Aufgabenstellung:
1 - Welche zwei Mitglieder hat die Fraktion „BVB/ Freie Wähler Ahrensfelde“ laut dem Beitrag zum Compliance-Antrag derzeit?
2 - Schreibe den Beitrag zum Compliance-Antrag im Anschluss an seinen letzten Satz weiter.

Textauszug:

#####

Populismus auch bei uns?

Mein heutiger Beitrag soll ein Licht auf einen Antrag der Fraktion „BVB/ Freie Wähler Ahrensfelde“ werfen. Um die Leser mitzunehmen eine kleine Einordnung vorweg: Aktuell besteht die Fraktion in unserer Gemeindevertretung aus zwei Mitgliedern, Frau Evelyn Freitag und Herrn Patrick Seiler. Bis vor Kurzem war diese Wählergruppe umgangssprachlich noch als „Ahrensfelder Unabhängige“ bekannt.

Zur Sache: Wie im Sommer in einem offenen Brief in Sachen „Transparenz und demokratische Hygiene“ gefordert, sollen wir als Gemeindevertreter sorgfältig die Sitzungsprotokolle auf deren wahrheitsgemäßen Inhalt überprüfen. Und da man Ratschläge per se nicht ignorieren sollte, wartete ich geduldig die Bestätigung des Protokolls der vorletzten Sitzung des Hauptausschusses (diese fand am 4. Oktober 2023 statt) ab, bevor ich diesen Beitrag verfasste.

Worum ging es in dem Antrag der Fraktion „BVB/ Freie Wähler“? Kurz gefasst sollte die Gemeindevertretung innerhalb von zwei Monaten Compliance- Regeln auf der Grundlage der Kommunalverfassung erarbeiten und beschließen, welche präventiv Interessenkonflikte von Mitgliedern der Gemeindevertretung verhindern und so das Vertrauen der politischen Entscheidungsträger nach außen stärken sollen. Compliance, kurz erklärt, bedeutet vereinfacht die Aufstellung und Beachtung von Regeln für zum Beispiel die Wahrung bestehender Gesetze, zur Vorbeugung von Korruption oder eben auch die Aufstellung von Normen im Hinblick auf internen Umgang und Außenwirkung einer Gruppe/ Firma/ Behörde etc..

Wenn ich auch das Agieren der Freien Wähler oft skeptisch und den Umgang der Fraktion mit Verwaltungsmitarbeitern, dem Bürgermeister und Meinungen anderer Gemeindevertreter nicht selten äußerst kritisch bis ablehnend betrachte, hatte ich in diesem Fall an diesem Antrag zunächst nichts zu beanstanden. Offenbar sah das in der Gemeindevertretung nicht nur ich so, denn der Antrag wurde mit großer Zustimmung zur weiteren Beratung in den Hauptausschuss verwiesen.

#####

Datenzeilen:
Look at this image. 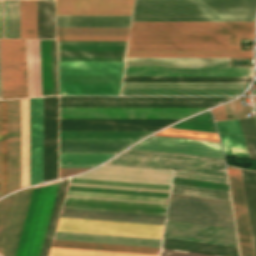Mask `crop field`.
I'll return each mask as SVG.
<instances>
[{"label": "crop field", "instance_id": "43", "mask_svg": "<svg viewBox=\"0 0 256 256\" xmlns=\"http://www.w3.org/2000/svg\"><path fill=\"white\" fill-rule=\"evenodd\" d=\"M249 156L256 159V121L254 117L238 119Z\"/></svg>", "mask_w": 256, "mask_h": 256}, {"label": "crop field", "instance_id": "42", "mask_svg": "<svg viewBox=\"0 0 256 256\" xmlns=\"http://www.w3.org/2000/svg\"><path fill=\"white\" fill-rule=\"evenodd\" d=\"M171 192L230 201L229 192L172 184Z\"/></svg>", "mask_w": 256, "mask_h": 256}, {"label": "crop field", "instance_id": "19", "mask_svg": "<svg viewBox=\"0 0 256 256\" xmlns=\"http://www.w3.org/2000/svg\"><path fill=\"white\" fill-rule=\"evenodd\" d=\"M241 256H253L240 170L227 167Z\"/></svg>", "mask_w": 256, "mask_h": 256}, {"label": "crop field", "instance_id": "41", "mask_svg": "<svg viewBox=\"0 0 256 256\" xmlns=\"http://www.w3.org/2000/svg\"><path fill=\"white\" fill-rule=\"evenodd\" d=\"M129 28H56L57 35H128Z\"/></svg>", "mask_w": 256, "mask_h": 256}, {"label": "crop field", "instance_id": "56", "mask_svg": "<svg viewBox=\"0 0 256 256\" xmlns=\"http://www.w3.org/2000/svg\"><path fill=\"white\" fill-rule=\"evenodd\" d=\"M98 164H59V167H93Z\"/></svg>", "mask_w": 256, "mask_h": 256}, {"label": "crop field", "instance_id": "24", "mask_svg": "<svg viewBox=\"0 0 256 256\" xmlns=\"http://www.w3.org/2000/svg\"><path fill=\"white\" fill-rule=\"evenodd\" d=\"M131 29H254V22H132Z\"/></svg>", "mask_w": 256, "mask_h": 256}, {"label": "crop field", "instance_id": "31", "mask_svg": "<svg viewBox=\"0 0 256 256\" xmlns=\"http://www.w3.org/2000/svg\"><path fill=\"white\" fill-rule=\"evenodd\" d=\"M127 57H252V51H128Z\"/></svg>", "mask_w": 256, "mask_h": 256}, {"label": "crop field", "instance_id": "53", "mask_svg": "<svg viewBox=\"0 0 256 256\" xmlns=\"http://www.w3.org/2000/svg\"><path fill=\"white\" fill-rule=\"evenodd\" d=\"M89 168H59L60 178L83 172Z\"/></svg>", "mask_w": 256, "mask_h": 256}, {"label": "crop field", "instance_id": "58", "mask_svg": "<svg viewBox=\"0 0 256 256\" xmlns=\"http://www.w3.org/2000/svg\"><path fill=\"white\" fill-rule=\"evenodd\" d=\"M0 99H1V85H0Z\"/></svg>", "mask_w": 256, "mask_h": 256}, {"label": "crop field", "instance_id": "14", "mask_svg": "<svg viewBox=\"0 0 256 256\" xmlns=\"http://www.w3.org/2000/svg\"><path fill=\"white\" fill-rule=\"evenodd\" d=\"M127 42L57 41L58 61H124Z\"/></svg>", "mask_w": 256, "mask_h": 256}, {"label": "crop field", "instance_id": "15", "mask_svg": "<svg viewBox=\"0 0 256 256\" xmlns=\"http://www.w3.org/2000/svg\"><path fill=\"white\" fill-rule=\"evenodd\" d=\"M130 149L182 153L224 159L219 144L185 138L151 136Z\"/></svg>", "mask_w": 256, "mask_h": 256}, {"label": "crop field", "instance_id": "27", "mask_svg": "<svg viewBox=\"0 0 256 256\" xmlns=\"http://www.w3.org/2000/svg\"><path fill=\"white\" fill-rule=\"evenodd\" d=\"M131 16H56V27H129Z\"/></svg>", "mask_w": 256, "mask_h": 256}, {"label": "crop field", "instance_id": "20", "mask_svg": "<svg viewBox=\"0 0 256 256\" xmlns=\"http://www.w3.org/2000/svg\"><path fill=\"white\" fill-rule=\"evenodd\" d=\"M253 68L125 67L124 76H252Z\"/></svg>", "mask_w": 256, "mask_h": 256}, {"label": "crop field", "instance_id": "29", "mask_svg": "<svg viewBox=\"0 0 256 256\" xmlns=\"http://www.w3.org/2000/svg\"><path fill=\"white\" fill-rule=\"evenodd\" d=\"M161 247L222 256H239L238 248L163 237Z\"/></svg>", "mask_w": 256, "mask_h": 256}, {"label": "crop field", "instance_id": "45", "mask_svg": "<svg viewBox=\"0 0 256 256\" xmlns=\"http://www.w3.org/2000/svg\"><path fill=\"white\" fill-rule=\"evenodd\" d=\"M69 182L169 190L170 186L71 178Z\"/></svg>", "mask_w": 256, "mask_h": 256}, {"label": "crop field", "instance_id": "22", "mask_svg": "<svg viewBox=\"0 0 256 256\" xmlns=\"http://www.w3.org/2000/svg\"><path fill=\"white\" fill-rule=\"evenodd\" d=\"M32 188L22 190L15 194L12 209L0 248V254L2 256H14L27 206L31 196Z\"/></svg>", "mask_w": 256, "mask_h": 256}, {"label": "crop field", "instance_id": "16", "mask_svg": "<svg viewBox=\"0 0 256 256\" xmlns=\"http://www.w3.org/2000/svg\"><path fill=\"white\" fill-rule=\"evenodd\" d=\"M163 236L238 247L232 229L166 220Z\"/></svg>", "mask_w": 256, "mask_h": 256}, {"label": "crop field", "instance_id": "33", "mask_svg": "<svg viewBox=\"0 0 256 256\" xmlns=\"http://www.w3.org/2000/svg\"><path fill=\"white\" fill-rule=\"evenodd\" d=\"M67 190L168 197L169 191L69 183ZM137 190L139 192H137Z\"/></svg>", "mask_w": 256, "mask_h": 256}, {"label": "crop field", "instance_id": "55", "mask_svg": "<svg viewBox=\"0 0 256 256\" xmlns=\"http://www.w3.org/2000/svg\"><path fill=\"white\" fill-rule=\"evenodd\" d=\"M212 112L215 120L227 119L222 105L214 108Z\"/></svg>", "mask_w": 256, "mask_h": 256}, {"label": "crop field", "instance_id": "37", "mask_svg": "<svg viewBox=\"0 0 256 256\" xmlns=\"http://www.w3.org/2000/svg\"><path fill=\"white\" fill-rule=\"evenodd\" d=\"M42 96L53 95L51 40H40Z\"/></svg>", "mask_w": 256, "mask_h": 256}, {"label": "crop field", "instance_id": "59", "mask_svg": "<svg viewBox=\"0 0 256 256\" xmlns=\"http://www.w3.org/2000/svg\"><path fill=\"white\" fill-rule=\"evenodd\" d=\"M256 118V117H255Z\"/></svg>", "mask_w": 256, "mask_h": 256}, {"label": "crop field", "instance_id": "40", "mask_svg": "<svg viewBox=\"0 0 256 256\" xmlns=\"http://www.w3.org/2000/svg\"><path fill=\"white\" fill-rule=\"evenodd\" d=\"M170 127L216 133L209 111L198 114Z\"/></svg>", "mask_w": 256, "mask_h": 256}, {"label": "crop field", "instance_id": "13", "mask_svg": "<svg viewBox=\"0 0 256 256\" xmlns=\"http://www.w3.org/2000/svg\"><path fill=\"white\" fill-rule=\"evenodd\" d=\"M207 108H59V118H184Z\"/></svg>", "mask_w": 256, "mask_h": 256}, {"label": "crop field", "instance_id": "52", "mask_svg": "<svg viewBox=\"0 0 256 256\" xmlns=\"http://www.w3.org/2000/svg\"><path fill=\"white\" fill-rule=\"evenodd\" d=\"M160 256H212V255L161 248Z\"/></svg>", "mask_w": 256, "mask_h": 256}, {"label": "crop field", "instance_id": "47", "mask_svg": "<svg viewBox=\"0 0 256 256\" xmlns=\"http://www.w3.org/2000/svg\"><path fill=\"white\" fill-rule=\"evenodd\" d=\"M14 194L9 195L0 200V245H1L3 234H4V230L6 227L9 212L11 209Z\"/></svg>", "mask_w": 256, "mask_h": 256}, {"label": "crop field", "instance_id": "50", "mask_svg": "<svg viewBox=\"0 0 256 256\" xmlns=\"http://www.w3.org/2000/svg\"><path fill=\"white\" fill-rule=\"evenodd\" d=\"M159 133L186 135V136H193V137H201V138H208V139L218 140L216 134L196 132V131H188V130H180V129H172V128H167V129H165V130H163Z\"/></svg>", "mask_w": 256, "mask_h": 256}, {"label": "crop field", "instance_id": "11", "mask_svg": "<svg viewBox=\"0 0 256 256\" xmlns=\"http://www.w3.org/2000/svg\"><path fill=\"white\" fill-rule=\"evenodd\" d=\"M2 99L27 97L24 40H0Z\"/></svg>", "mask_w": 256, "mask_h": 256}, {"label": "crop field", "instance_id": "9", "mask_svg": "<svg viewBox=\"0 0 256 256\" xmlns=\"http://www.w3.org/2000/svg\"><path fill=\"white\" fill-rule=\"evenodd\" d=\"M151 133L59 131V153H116Z\"/></svg>", "mask_w": 256, "mask_h": 256}, {"label": "crop field", "instance_id": "36", "mask_svg": "<svg viewBox=\"0 0 256 256\" xmlns=\"http://www.w3.org/2000/svg\"><path fill=\"white\" fill-rule=\"evenodd\" d=\"M6 100H0V196L7 193Z\"/></svg>", "mask_w": 256, "mask_h": 256}, {"label": "crop field", "instance_id": "1", "mask_svg": "<svg viewBox=\"0 0 256 256\" xmlns=\"http://www.w3.org/2000/svg\"><path fill=\"white\" fill-rule=\"evenodd\" d=\"M256 0H135L132 21H254Z\"/></svg>", "mask_w": 256, "mask_h": 256}, {"label": "crop field", "instance_id": "28", "mask_svg": "<svg viewBox=\"0 0 256 256\" xmlns=\"http://www.w3.org/2000/svg\"><path fill=\"white\" fill-rule=\"evenodd\" d=\"M28 97L41 96L39 40H25Z\"/></svg>", "mask_w": 256, "mask_h": 256}, {"label": "crop field", "instance_id": "48", "mask_svg": "<svg viewBox=\"0 0 256 256\" xmlns=\"http://www.w3.org/2000/svg\"><path fill=\"white\" fill-rule=\"evenodd\" d=\"M172 183L229 191L228 186L224 185V184H217V183H211V182L190 180V179L177 178V177L173 178Z\"/></svg>", "mask_w": 256, "mask_h": 256}, {"label": "crop field", "instance_id": "54", "mask_svg": "<svg viewBox=\"0 0 256 256\" xmlns=\"http://www.w3.org/2000/svg\"><path fill=\"white\" fill-rule=\"evenodd\" d=\"M54 95H57L55 40H52Z\"/></svg>", "mask_w": 256, "mask_h": 256}, {"label": "crop field", "instance_id": "12", "mask_svg": "<svg viewBox=\"0 0 256 256\" xmlns=\"http://www.w3.org/2000/svg\"><path fill=\"white\" fill-rule=\"evenodd\" d=\"M163 226L60 218L56 231L161 239Z\"/></svg>", "mask_w": 256, "mask_h": 256}, {"label": "crop field", "instance_id": "21", "mask_svg": "<svg viewBox=\"0 0 256 256\" xmlns=\"http://www.w3.org/2000/svg\"><path fill=\"white\" fill-rule=\"evenodd\" d=\"M30 185L42 182V98L29 99Z\"/></svg>", "mask_w": 256, "mask_h": 256}, {"label": "crop field", "instance_id": "17", "mask_svg": "<svg viewBox=\"0 0 256 256\" xmlns=\"http://www.w3.org/2000/svg\"><path fill=\"white\" fill-rule=\"evenodd\" d=\"M133 0H56V15H131Z\"/></svg>", "mask_w": 256, "mask_h": 256}, {"label": "crop field", "instance_id": "23", "mask_svg": "<svg viewBox=\"0 0 256 256\" xmlns=\"http://www.w3.org/2000/svg\"><path fill=\"white\" fill-rule=\"evenodd\" d=\"M60 217L163 225L165 216L62 209Z\"/></svg>", "mask_w": 256, "mask_h": 256}, {"label": "crop field", "instance_id": "51", "mask_svg": "<svg viewBox=\"0 0 256 256\" xmlns=\"http://www.w3.org/2000/svg\"><path fill=\"white\" fill-rule=\"evenodd\" d=\"M0 38H7L6 1H0Z\"/></svg>", "mask_w": 256, "mask_h": 256}, {"label": "crop field", "instance_id": "35", "mask_svg": "<svg viewBox=\"0 0 256 256\" xmlns=\"http://www.w3.org/2000/svg\"><path fill=\"white\" fill-rule=\"evenodd\" d=\"M52 246L158 254L159 248L54 240Z\"/></svg>", "mask_w": 256, "mask_h": 256}, {"label": "crop field", "instance_id": "49", "mask_svg": "<svg viewBox=\"0 0 256 256\" xmlns=\"http://www.w3.org/2000/svg\"><path fill=\"white\" fill-rule=\"evenodd\" d=\"M128 36H57V40L127 41Z\"/></svg>", "mask_w": 256, "mask_h": 256}, {"label": "crop field", "instance_id": "6", "mask_svg": "<svg viewBox=\"0 0 256 256\" xmlns=\"http://www.w3.org/2000/svg\"><path fill=\"white\" fill-rule=\"evenodd\" d=\"M59 181L33 188L15 256H39Z\"/></svg>", "mask_w": 256, "mask_h": 256}, {"label": "crop field", "instance_id": "34", "mask_svg": "<svg viewBox=\"0 0 256 256\" xmlns=\"http://www.w3.org/2000/svg\"><path fill=\"white\" fill-rule=\"evenodd\" d=\"M29 185L28 99H21V188Z\"/></svg>", "mask_w": 256, "mask_h": 256}, {"label": "crop field", "instance_id": "39", "mask_svg": "<svg viewBox=\"0 0 256 256\" xmlns=\"http://www.w3.org/2000/svg\"><path fill=\"white\" fill-rule=\"evenodd\" d=\"M49 256H158V255L52 247Z\"/></svg>", "mask_w": 256, "mask_h": 256}, {"label": "crop field", "instance_id": "46", "mask_svg": "<svg viewBox=\"0 0 256 256\" xmlns=\"http://www.w3.org/2000/svg\"><path fill=\"white\" fill-rule=\"evenodd\" d=\"M8 38H19L18 1H7Z\"/></svg>", "mask_w": 256, "mask_h": 256}, {"label": "crop field", "instance_id": "3", "mask_svg": "<svg viewBox=\"0 0 256 256\" xmlns=\"http://www.w3.org/2000/svg\"><path fill=\"white\" fill-rule=\"evenodd\" d=\"M109 165L175 170L174 176L227 184L224 160L198 156L127 150Z\"/></svg>", "mask_w": 256, "mask_h": 256}, {"label": "crop field", "instance_id": "25", "mask_svg": "<svg viewBox=\"0 0 256 256\" xmlns=\"http://www.w3.org/2000/svg\"><path fill=\"white\" fill-rule=\"evenodd\" d=\"M215 124L226 156L249 157L237 119Z\"/></svg>", "mask_w": 256, "mask_h": 256}, {"label": "crop field", "instance_id": "5", "mask_svg": "<svg viewBox=\"0 0 256 256\" xmlns=\"http://www.w3.org/2000/svg\"><path fill=\"white\" fill-rule=\"evenodd\" d=\"M168 198L67 191L62 208L165 215Z\"/></svg>", "mask_w": 256, "mask_h": 256}, {"label": "crop field", "instance_id": "8", "mask_svg": "<svg viewBox=\"0 0 256 256\" xmlns=\"http://www.w3.org/2000/svg\"><path fill=\"white\" fill-rule=\"evenodd\" d=\"M233 98L59 96V107H211Z\"/></svg>", "mask_w": 256, "mask_h": 256}, {"label": "crop field", "instance_id": "10", "mask_svg": "<svg viewBox=\"0 0 256 256\" xmlns=\"http://www.w3.org/2000/svg\"><path fill=\"white\" fill-rule=\"evenodd\" d=\"M248 83H123L122 95H239Z\"/></svg>", "mask_w": 256, "mask_h": 256}, {"label": "crop field", "instance_id": "26", "mask_svg": "<svg viewBox=\"0 0 256 256\" xmlns=\"http://www.w3.org/2000/svg\"><path fill=\"white\" fill-rule=\"evenodd\" d=\"M229 58H127L125 66H228Z\"/></svg>", "mask_w": 256, "mask_h": 256}, {"label": "crop field", "instance_id": "57", "mask_svg": "<svg viewBox=\"0 0 256 256\" xmlns=\"http://www.w3.org/2000/svg\"><path fill=\"white\" fill-rule=\"evenodd\" d=\"M155 135H160V136H174V137H185V138H191V139H197V140H204V141H210V142H216V143H219L218 141H215V140L200 139V138H193V137H186V136L163 135V134H155Z\"/></svg>", "mask_w": 256, "mask_h": 256}, {"label": "crop field", "instance_id": "44", "mask_svg": "<svg viewBox=\"0 0 256 256\" xmlns=\"http://www.w3.org/2000/svg\"><path fill=\"white\" fill-rule=\"evenodd\" d=\"M113 154H59V163H102Z\"/></svg>", "mask_w": 256, "mask_h": 256}, {"label": "crop field", "instance_id": "7", "mask_svg": "<svg viewBox=\"0 0 256 256\" xmlns=\"http://www.w3.org/2000/svg\"><path fill=\"white\" fill-rule=\"evenodd\" d=\"M166 219L235 229L230 202L174 193Z\"/></svg>", "mask_w": 256, "mask_h": 256}, {"label": "crop field", "instance_id": "32", "mask_svg": "<svg viewBox=\"0 0 256 256\" xmlns=\"http://www.w3.org/2000/svg\"><path fill=\"white\" fill-rule=\"evenodd\" d=\"M37 38H55L54 0H36Z\"/></svg>", "mask_w": 256, "mask_h": 256}, {"label": "crop field", "instance_id": "18", "mask_svg": "<svg viewBox=\"0 0 256 256\" xmlns=\"http://www.w3.org/2000/svg\"><path fill=\"white\" fill-rule=\"evenodd\" d=\"M8 193L20 188V99L7 100Z\"/></svg>", "mask_w": 256, "mask_h": 256}, {"label": "crop field", "instance_id": "4", "mask_svg": "<svg viewBox=\"0 0 256 256\" xmlns=\"http://www.w3.org/2000/svg\"><path fill=\"white\" fill-rule=\"evenodd\" d=\"M124 62H58L59 95H119Z\"/></svg>", "mask_w": 256, "mask_h": 256}, {"label": "crop field", "instance_id": "2", "mask_svg": "<svg viewBox=\"0 0 256 256\" xmlns=\"http://www.w3.org/2000/svg\"><path fill=\"white\" fill-rule=\"evenodd\" d=\"M254 30H131L128 50H240Z\"/></svg>", "mask_w": 256, "mask_h": 256}, {"label": "crop field", "instance_id": "30", "mask_svg": "<svg viewBox=\"0 0 256 256\" xmlns=\"http://www.w3.org/2000/svg\"><path fill=\"white\" fill-rule=\"evenodd\" d=\"M54 239L159 247L161 240L56 232Z\"/></svg>", "mask_w": 256, "mask_h": 256}, {"label": "crop field", "instance_id": "38", "mask_svg": "<svg viewBox=\"0 0 256 256\" xmlns=\"http://www.w3.org/2000/svg\"><path fill=\"white\" fill-rule=\"evenodd\" d=\"M20 38H36L35 0L19 1Z\"/></svg>", "mask_w": 256, "mask_h": 256}]
</instances>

#####

Lösungen:
1 - Frau Evelyn Freitag und Herrn Patrick Seiler.

2 -
Die Kommunalverfassung regelt bekanntlich ausführlich Dinge wie Mitwirkungsverbote, Verschwiegenheitsgebote und weitere Pflichten für Gemeindevertreter und so war ich tatsächlich gespannt, mit welchen Vorschlägen Frau Freitag und Herr Seiler jetzt ihren Antrag auf Basis unserer Kommunalverfassung untermauern würden. Klar war uns, dass wir keine neue Kommunalverfassung schreiben können und schon gar nicht Dinge beschließen dürfen, die der Kommunalverfassung widersprechen. Dies wäre nicht nur anmaßend, sondern schlicht rechtswidrig und würde im Nachgang mit Sicherheit durch die Kommunalaufsicht „kassiert“ werden.

Als dann am 4. Oktober 2023 der Antrag im öffentlichen Teils des Hauptausschuss aufgerufen wurde, erhielten die Antragsteller wie üblich zunächst die Gelegenheit, diesen zu begründen. Frau Freitag führte aus, dass es um eben jenes Mitwirkungsverbot gehe, welches in der Kommunalverfassung bereits verankert ist. Weiter erklärte sie, dass sich „zur Wahrung des Scheins jeder fragen müsse, ob er einem Mitwirkungsverbot unterliegt. Die Gefahr durch Sonderinteressen müsse verhindert werden.“ Weitere Vorschläge wurden zunächst durch sie nicht gemacht.

Seltsam, dachte ich und begann mit anderen Gemeindevertretern nachzuhaken:

  • Welche Sachverhalte müssen wir regeln, die nicht in der Kommunalverfassung, insbesondere zum Mitwirkungsverbot, geregelt sind?
  • Welche konkreten Vorschläge macht die Fraktion der Freien Wähler zur Umsetzung von noch mehr Rechtstreue?
  • Wo fehlte es in unserem Kommunalparlament bisher an eben jener Rechtstreue?
  • Wie wollen die Freien Wähler das Thema verbindlich umsetzen, sprich wird die Erarbeitung einer Satzung, einer Richtlinie oder einer gemeinsamen Erklärung vorgeschlagen?

Ich selbst fragte mich auch, wie außerhalb der bereits bestehenden Möglichkeiten dann mit Verstößen gegen die selbst auferlegten Regeln umgegangen werden soll?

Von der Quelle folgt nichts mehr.